On Tue, Mar 25, 2025 at 06:11:24PM +0100, Kevin Brodsky wrote:
> >>> Where overwriting f_op is a "classic" bypass of protection systems like
> >>> this one.
> >> Indeed, this has been pointed out to me on a few occasions. On that note
> >> I should reference the follow-up series that aims at protecting struct
> >> cred [1].
> >>
> >> Using kpkeys to ensure that the task->cred pointer itself is mostly
> >> read-only is not straightforward, because there is just too much
> >> existing code that directly writes to other fields in task_struct -
> >> meaning we can't simply make the whole task_struct mostly read-only.
> >> What could be done is to split out the cred fields in a separate
> >> kpkeys-protected page, and link that page from task_struct. There is a
> >> clear overhead associated with this approach though, and maybe more
> >> importantly we have just displaced the issue as the pointer to that
> >> protected page remains writeable... I'm not sure how much a page-based
> >> technique like pkeys can help here.
> > __randomize_layout accomplished some of what is necessary here, while
> > accommodating contemporary hardware limitations, albeit to a finer
> > granularity and lesser degree. I am also not sure how well it works on
> > production systems (yet! It is on my TODO list in the short term), or
> > how much protection it really implies for an adversary with a "read
> > gadget" that can determine where to write (either from associated asm or
> > from the struct itself).
> >
> > But...
> >
> > (1) After thinking about this for a few hours, __randomize_layout implies
> > something valuable: under circumstances where this is supported, because
> > we assume the struct's layout itself is modifable, it becomes possible
> > to introduce a canary value _not_ for the modifiable portions, but just
> > for the non-modifiable portions, store this canary value in a strictly
> > read-only region of memory that also tracks pointers to the structure,
> > and ensure uses of the non-modifiable fields must always leverage the
> > canary value stored in this secondary region.
> 
> I don't think this can be enforced with pkeys, since the overall struct
> would have to remain RW. But I'm not sure I completely understand how
> that scheme would work overall, or how __randomize_layout is a
> prerequisite for it.

Hi, so __randomize_layout is interesting only in that it demonstrates we
can modify the layout (and therefore associated code accessing fields)
for a given datastructure.

When I wrote the previous email, I thought maybe we'd be able to use it
to do more, but not so much any more.

However, the "real" idea here is:

(1) "splitting up" each RW data structure ($X$) into mutable and non-mutable
parts would be difficult and difficult to maintain, so I was looking for
a solution outside of that.
(2) The primitive we do have, thanks to POE and this patch, is
the ability to make a page of memory writable only from a specific
context, and read only otherwise.
(3) The well-trodden solution is to allocate a field on a second,
independent page $p$ when allocating $X$, with some field/hash/magic to
guarantee the integrity of writes to the immutable fields of $X$
(sometimes called shadow memory).

Valid, CFI-guaranteed functions would have access to $p$, and would
be instrumented to update $p$ with a new hash of the fields of $X$
when updating $X$, but likely something more performance-friendly.
When readig from $X$, the data is pulled from $p$ to ensure the
field being read from $X$ is valid and has not been modified. It is
not possible to modify $p$ outside of the valid contexts in which
we can modify the read-mostly or constant fields of $X$.

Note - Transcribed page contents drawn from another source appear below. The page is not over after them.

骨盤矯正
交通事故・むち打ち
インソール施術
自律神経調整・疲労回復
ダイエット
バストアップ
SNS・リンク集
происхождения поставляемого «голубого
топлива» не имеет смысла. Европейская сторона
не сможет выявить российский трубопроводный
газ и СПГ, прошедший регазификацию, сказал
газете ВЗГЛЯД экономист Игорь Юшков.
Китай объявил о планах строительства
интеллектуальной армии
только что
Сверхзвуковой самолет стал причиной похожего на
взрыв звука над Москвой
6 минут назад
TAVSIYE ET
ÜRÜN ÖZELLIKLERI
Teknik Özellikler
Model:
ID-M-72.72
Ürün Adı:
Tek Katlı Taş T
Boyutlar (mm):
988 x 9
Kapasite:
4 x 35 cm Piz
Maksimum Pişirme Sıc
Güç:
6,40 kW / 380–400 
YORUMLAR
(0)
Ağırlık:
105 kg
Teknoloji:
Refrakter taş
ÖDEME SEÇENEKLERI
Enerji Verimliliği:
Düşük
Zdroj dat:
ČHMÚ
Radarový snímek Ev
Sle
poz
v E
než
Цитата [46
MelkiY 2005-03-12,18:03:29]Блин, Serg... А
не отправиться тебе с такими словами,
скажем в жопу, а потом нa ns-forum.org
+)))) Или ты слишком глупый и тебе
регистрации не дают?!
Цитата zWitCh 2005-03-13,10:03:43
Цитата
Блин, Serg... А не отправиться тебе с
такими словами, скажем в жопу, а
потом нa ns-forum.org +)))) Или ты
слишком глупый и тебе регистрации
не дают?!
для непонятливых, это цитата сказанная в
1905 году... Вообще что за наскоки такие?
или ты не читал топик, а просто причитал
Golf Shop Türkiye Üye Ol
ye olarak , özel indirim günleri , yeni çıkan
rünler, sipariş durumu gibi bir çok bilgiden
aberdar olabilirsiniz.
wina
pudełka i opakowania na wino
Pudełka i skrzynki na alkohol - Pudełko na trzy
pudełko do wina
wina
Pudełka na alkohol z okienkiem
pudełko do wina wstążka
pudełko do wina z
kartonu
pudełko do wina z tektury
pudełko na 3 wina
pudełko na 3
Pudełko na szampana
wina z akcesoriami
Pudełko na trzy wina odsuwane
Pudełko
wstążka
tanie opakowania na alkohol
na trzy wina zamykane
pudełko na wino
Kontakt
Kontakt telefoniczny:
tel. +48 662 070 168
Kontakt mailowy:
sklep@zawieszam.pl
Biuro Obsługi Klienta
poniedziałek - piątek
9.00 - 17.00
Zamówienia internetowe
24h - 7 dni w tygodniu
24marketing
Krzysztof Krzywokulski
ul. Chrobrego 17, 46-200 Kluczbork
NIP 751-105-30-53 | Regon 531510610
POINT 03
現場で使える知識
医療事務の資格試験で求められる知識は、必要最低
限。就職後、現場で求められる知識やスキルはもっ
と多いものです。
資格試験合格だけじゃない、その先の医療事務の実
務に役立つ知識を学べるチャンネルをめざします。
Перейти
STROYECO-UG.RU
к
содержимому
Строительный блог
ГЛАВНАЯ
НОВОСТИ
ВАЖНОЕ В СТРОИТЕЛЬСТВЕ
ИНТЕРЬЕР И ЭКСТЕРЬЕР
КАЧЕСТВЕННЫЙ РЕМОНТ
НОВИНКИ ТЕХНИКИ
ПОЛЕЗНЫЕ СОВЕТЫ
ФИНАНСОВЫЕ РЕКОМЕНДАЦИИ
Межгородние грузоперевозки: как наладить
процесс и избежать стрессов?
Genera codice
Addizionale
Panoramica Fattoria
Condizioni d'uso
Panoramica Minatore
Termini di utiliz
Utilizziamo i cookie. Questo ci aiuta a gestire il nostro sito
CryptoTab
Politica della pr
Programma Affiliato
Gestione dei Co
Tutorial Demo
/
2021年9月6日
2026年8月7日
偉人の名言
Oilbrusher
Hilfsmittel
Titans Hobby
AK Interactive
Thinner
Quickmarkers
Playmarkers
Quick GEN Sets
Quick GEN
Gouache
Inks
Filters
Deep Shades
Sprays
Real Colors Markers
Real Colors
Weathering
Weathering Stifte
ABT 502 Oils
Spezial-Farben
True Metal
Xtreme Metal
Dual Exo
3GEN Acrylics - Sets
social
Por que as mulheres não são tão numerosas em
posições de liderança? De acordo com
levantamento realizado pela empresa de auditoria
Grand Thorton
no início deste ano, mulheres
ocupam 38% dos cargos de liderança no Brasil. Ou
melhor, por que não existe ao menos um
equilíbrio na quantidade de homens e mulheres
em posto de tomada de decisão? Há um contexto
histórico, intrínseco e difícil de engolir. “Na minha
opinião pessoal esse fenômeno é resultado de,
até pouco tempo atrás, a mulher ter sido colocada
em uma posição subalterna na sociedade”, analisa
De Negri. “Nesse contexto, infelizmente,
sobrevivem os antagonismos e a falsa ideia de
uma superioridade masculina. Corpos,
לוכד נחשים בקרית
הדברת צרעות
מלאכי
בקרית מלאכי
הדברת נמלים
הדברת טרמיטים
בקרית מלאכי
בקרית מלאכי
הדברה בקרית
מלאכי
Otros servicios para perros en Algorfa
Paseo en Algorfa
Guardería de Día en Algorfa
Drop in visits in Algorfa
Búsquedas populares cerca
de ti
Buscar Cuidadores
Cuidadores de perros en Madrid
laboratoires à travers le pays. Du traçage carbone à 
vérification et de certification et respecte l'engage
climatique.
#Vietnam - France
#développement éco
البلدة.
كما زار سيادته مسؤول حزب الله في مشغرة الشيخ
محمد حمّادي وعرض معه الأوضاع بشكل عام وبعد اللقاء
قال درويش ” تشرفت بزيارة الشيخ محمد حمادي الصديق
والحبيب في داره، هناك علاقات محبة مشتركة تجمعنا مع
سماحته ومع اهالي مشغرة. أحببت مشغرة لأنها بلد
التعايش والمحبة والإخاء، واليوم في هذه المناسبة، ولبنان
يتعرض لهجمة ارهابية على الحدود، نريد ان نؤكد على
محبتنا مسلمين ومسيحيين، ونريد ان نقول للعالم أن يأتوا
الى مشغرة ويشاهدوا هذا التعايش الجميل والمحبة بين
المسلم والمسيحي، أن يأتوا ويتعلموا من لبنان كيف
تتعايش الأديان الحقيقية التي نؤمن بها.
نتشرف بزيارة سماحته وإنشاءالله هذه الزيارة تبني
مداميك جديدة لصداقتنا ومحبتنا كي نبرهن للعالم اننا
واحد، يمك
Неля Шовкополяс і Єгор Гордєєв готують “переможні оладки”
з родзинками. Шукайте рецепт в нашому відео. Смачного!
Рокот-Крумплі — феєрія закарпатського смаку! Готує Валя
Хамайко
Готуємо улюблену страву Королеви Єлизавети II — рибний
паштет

Importantly, this does not rely on the confidentiality of $p$, which I
think was an issue with trying an approach like this with ARM MTE
previously, or at least the version of ARM MTE that Juhee Kim et al. at
Georgia Tech broke with speculative exectuion, iirc.

I think performance is difficult here, but that's more of a development
concern, I hope, than a concern in theory.

> 
> > [...]
> >
> > It may be possible to write a plugin modification to
> >
> > https://github.com/gcc-mirror/gcc/blob/12b2c414b6d0e0d1b3d328b58d654c19c30bee8c/gcc/config/arm/aarch-bti-insert.cc
> >
> > To also inject the POE/register set instructions conditioned upon the an
> > expected privilege (kpkeys) level of the executing function.
> >
> > Instead of adding code to set the privilege state via a specialized
> > callgate function, having this function's call explicitly tied into the
> > GCC CFI instrumentation pass. Determination of the specific "key level",
> > i.e. KPKEYS_LVL_PGTABLES, could likely be determined by the file
> > name/path via the compiler, or many other clever mechanisms, potentially
> > with support for exceptions via function attribute tags.
> 
> Right I'm with you now. This is actually something we considered, but
> I'm not sure it really helps all that much. Adding a guard object to a
> function is basically the same amount of churn as marking that function
> with an attribute, except it doesn't require compiler support. It would
> get more useful if you wanted all functions in a file to switch kpkeys
> level (using a compiler flag), but for the purpose of making certain
> data mostly read-only, I doubt you actually want that - the granularity
> is just too coarse.
> 
> A different angle would be use an attribute to mark struct members,
> rather than functions. That would instruct the compiler to switch kpkeys
> level whenever that member is written (and only then). You would
> probably want to forbid taking the address of the member too, as the
> compiler can't easily track that. That said this doesn't solve the
> bigger issue of existing code expecting to be able to write to other
> members in the struct. It most likely works only if the kpkeys switch is
> done when writing to any member of the struct (which may get very
> expensive).

We agree. Doing something like this doesn't crash stuff, but it makes
the phone sluggish and terrible to use. (-: Hence, I may try the above:
keep the struct read-write, but when reading from "critical fields"
(pointers to function pointers), require the compiler to inject a check
for an integrity value stored on a mostly-read-only page. That integrity
value can only be updated by code that is resonsible for writing said
critical fields.

Since the supposition is things like f_ops don't really need to change
much ($p$ does not need to be accessed much), and otherwise the data
structure is fully writable, the performance impact seems like it would
not be significant.

That said, and if I am not mistaken, the downside is it'd require
Clang/GCC support, same as CFI.

> 
> > [...]
> > Noticed as well, just now, the reliance on the static_key for branch
> > unlikely ... the following data structure (at the end of this email) may
> > be of interest as an FYI ... it can be used to track whether the kernel
> > self patching API is only being used to patch expected locations.
> >
> > I use this right now with additional checks that the instruction being
> > written for the indirect branch matches the expected offset.
> 
> Are there exploits out there corrupting the address of a static branch?
> This seems difficult to me in practice because the __jump_table section
> where the addresses of instructions to be patched are stored is marked
> __ro_after_init.

There are a couple of different ways. You can do the attack this patch
is intended to prevent, change the page tables unwillingly to give
yourself permissions to write to the static key struct as part of a
larger chain, there's the ability to inject code into a kernel
module to call the patch text API and use it as a write gadget for the
rest of the kernel, etc..

There were a lot of claims back in the day that kernel code would be
marked strictly read-only by the EL2 secure monitor or kernel proection
systems, but there's self-modifying code built right into it under many
KConfigs. To have a guarantee of CFI you kind of have to ensure the
kernel can't patch itself.

Maxwell